As Russia’s full-scale invasion of Ukraine drags into its fifth year and Putin seems hell bent on cementing his status as the worst warlord of his generation, it might be a good time to start seeing the world through his eyes. Understanding exactly how much he hates the West, particularly Britain, might be the only way to shake those still seeking comforting caveats out of their complacency. 

“Russia does not see Britain or Europe as peripheral actors. It sees them as strategic adversaries whose power should be degraded, constrained, and intimidated short of open war,” says Jade McGlynn, a leading expert on European security who has spent extensive periods of the war inside Ukraine. 

“Russia is engaged in irregular warfare against European states: sustained information campaigns, cyber operations, sabotage, arson, intimidation, and proxy activity designed to remain below the threshold that would trigger a conventional military response,” McGlynn says, adding that Russia “consistently frames Britain in particular as a hostile, illegitimate actor and a legitimate target for nuclear or other forms of attack.
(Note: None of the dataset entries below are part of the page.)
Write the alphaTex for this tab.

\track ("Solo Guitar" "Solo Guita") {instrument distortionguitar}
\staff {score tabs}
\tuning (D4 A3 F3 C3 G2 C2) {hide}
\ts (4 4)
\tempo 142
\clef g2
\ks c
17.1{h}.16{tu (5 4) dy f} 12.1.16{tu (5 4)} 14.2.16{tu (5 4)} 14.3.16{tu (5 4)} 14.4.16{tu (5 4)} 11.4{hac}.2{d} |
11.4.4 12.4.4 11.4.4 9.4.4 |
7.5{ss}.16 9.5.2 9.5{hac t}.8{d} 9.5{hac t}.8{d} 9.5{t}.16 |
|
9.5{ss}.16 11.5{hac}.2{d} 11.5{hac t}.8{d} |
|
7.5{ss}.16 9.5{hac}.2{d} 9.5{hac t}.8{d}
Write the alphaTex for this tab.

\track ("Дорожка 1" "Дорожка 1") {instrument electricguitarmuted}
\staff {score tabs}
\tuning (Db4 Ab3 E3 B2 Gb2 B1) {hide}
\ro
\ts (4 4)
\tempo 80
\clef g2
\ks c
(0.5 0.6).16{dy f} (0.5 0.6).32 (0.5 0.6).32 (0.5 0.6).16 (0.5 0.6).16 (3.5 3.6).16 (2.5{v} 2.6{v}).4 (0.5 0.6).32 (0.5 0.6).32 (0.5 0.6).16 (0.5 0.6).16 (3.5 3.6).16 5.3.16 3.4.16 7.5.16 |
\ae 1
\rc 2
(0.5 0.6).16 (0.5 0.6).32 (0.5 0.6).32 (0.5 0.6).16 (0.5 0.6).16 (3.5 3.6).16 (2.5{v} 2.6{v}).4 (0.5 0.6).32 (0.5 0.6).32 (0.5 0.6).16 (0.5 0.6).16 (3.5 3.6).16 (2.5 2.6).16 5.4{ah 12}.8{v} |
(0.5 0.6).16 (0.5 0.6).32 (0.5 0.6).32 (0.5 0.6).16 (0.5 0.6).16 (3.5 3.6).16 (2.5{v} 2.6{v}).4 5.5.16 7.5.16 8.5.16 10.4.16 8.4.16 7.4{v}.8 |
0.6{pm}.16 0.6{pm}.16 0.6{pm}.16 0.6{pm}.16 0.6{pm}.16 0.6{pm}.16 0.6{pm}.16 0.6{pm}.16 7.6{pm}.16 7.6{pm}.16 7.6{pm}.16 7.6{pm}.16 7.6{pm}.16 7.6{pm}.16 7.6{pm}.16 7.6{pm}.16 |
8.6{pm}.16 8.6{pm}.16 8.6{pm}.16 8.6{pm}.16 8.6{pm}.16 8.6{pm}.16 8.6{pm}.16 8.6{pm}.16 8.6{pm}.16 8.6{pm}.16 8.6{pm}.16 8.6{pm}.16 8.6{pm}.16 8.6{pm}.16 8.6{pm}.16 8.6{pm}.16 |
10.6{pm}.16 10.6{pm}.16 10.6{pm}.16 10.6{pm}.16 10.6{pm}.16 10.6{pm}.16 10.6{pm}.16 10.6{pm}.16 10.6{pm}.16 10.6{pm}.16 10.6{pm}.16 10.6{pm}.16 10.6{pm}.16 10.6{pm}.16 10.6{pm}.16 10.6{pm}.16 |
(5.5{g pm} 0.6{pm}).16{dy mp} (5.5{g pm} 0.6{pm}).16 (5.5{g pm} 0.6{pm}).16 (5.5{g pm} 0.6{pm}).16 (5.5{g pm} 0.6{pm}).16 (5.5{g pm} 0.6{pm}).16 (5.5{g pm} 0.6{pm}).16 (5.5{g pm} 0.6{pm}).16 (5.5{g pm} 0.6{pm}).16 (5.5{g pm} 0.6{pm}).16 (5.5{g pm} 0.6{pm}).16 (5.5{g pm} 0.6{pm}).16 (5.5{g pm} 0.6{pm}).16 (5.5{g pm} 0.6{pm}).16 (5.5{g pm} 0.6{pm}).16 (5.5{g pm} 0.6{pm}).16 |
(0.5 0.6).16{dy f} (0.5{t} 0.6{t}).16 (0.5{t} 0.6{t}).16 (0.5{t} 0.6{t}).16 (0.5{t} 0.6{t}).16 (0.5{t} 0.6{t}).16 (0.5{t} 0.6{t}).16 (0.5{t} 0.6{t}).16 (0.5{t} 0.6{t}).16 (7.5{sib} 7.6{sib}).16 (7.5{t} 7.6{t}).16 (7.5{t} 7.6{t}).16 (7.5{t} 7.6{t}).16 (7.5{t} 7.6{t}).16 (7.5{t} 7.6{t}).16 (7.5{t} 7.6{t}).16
Russia sees Britain as a civilisational enemy, while Britons have little idea how much hatred Russia has for them.”

This shouldn’t be particularly surprising to Brits. Putin has ordered assassinations on our soil, his associates are linked to arson attacks at logistics hubs, he has sent the Yantar spy ship to survey our waters. He has violated European NATO airspace and not been punished for doing so. 

He says he cannot negotiate with Europe’s current crop of leaders because they are “little pigs” who want Russia to collapse for their own profit. He and his cronies will only negotiate with the Trump administration officials, who each and every time allow Putin to dodge peace, kick the can down the road and continue his escalations. 

Now, put yourself in the shoes of Putin and what conclusions would you reach from all of the above? 

That you can carry out hostile sabotage campaigns and murders in Britain, a nuclear power, and not face any consequences that trouble you greatly. That you can test NATO’s airspace, dare them to retaliate, and get little more than a vacuous social media post from the West’s supposed leader: “What’s with Russia violating Poland’s airspace with drones? Here we go!” That you can repeatedly lie not just to an international community that you detest, but that you can do the same to your supposed ally in America and be rewarded with a red carpet visit to Alaska.

If you were sitting in the Kremlin, what would you make of a country like Britain repeatedly saying that it wasn’t ready to fight a war, but that it also didn’t believe you were about to invade them?

When this paradox is viewed from a purely defensive, British perspective, it presents a number of hypothetical questions. Should we really be spending billions on defensive hardware if we don’t think it will be used? Should we be supporting Trump’s efforts to negotiate a ceasefire that brings the war to an end as quickly as possible, even if it screws over Ukraine? 

There are hundreds more of these hypothetical questions that, when considered by someone in Moscow, indicate a number of opportunities for escalation. If Britain doesn’t believe it could beat you in a fight or that America would come to its aid, how far can you push it with irregular warfare before it retaliates? Where is the line? How many fires in DHL centres, attacks on undersea cables, cyber attacks or incursions into British water can you get away with? Will Britain push back if you use disinformation attacks to incite violent riots? What about more poisoning attacks on dissidents that accidentally kill British citizens?

At the start of the article, I said there are too many people in Britain who see the Russian threat as beginning and ending with conventional warfare – will Russia do to us what it is doing in Ukraine? The truth is that the threat is more opaque and the line between war and peace changes constantly. 

None of the examples above are far-fetched or imagined. They are all things that have happened, that could happen again and from a Russian perspective, are acts of war that have gone unpunished. Until we accept how Putin views us – and take serious steps to punish his aggression – we continue to fight a war on his terms, not our own.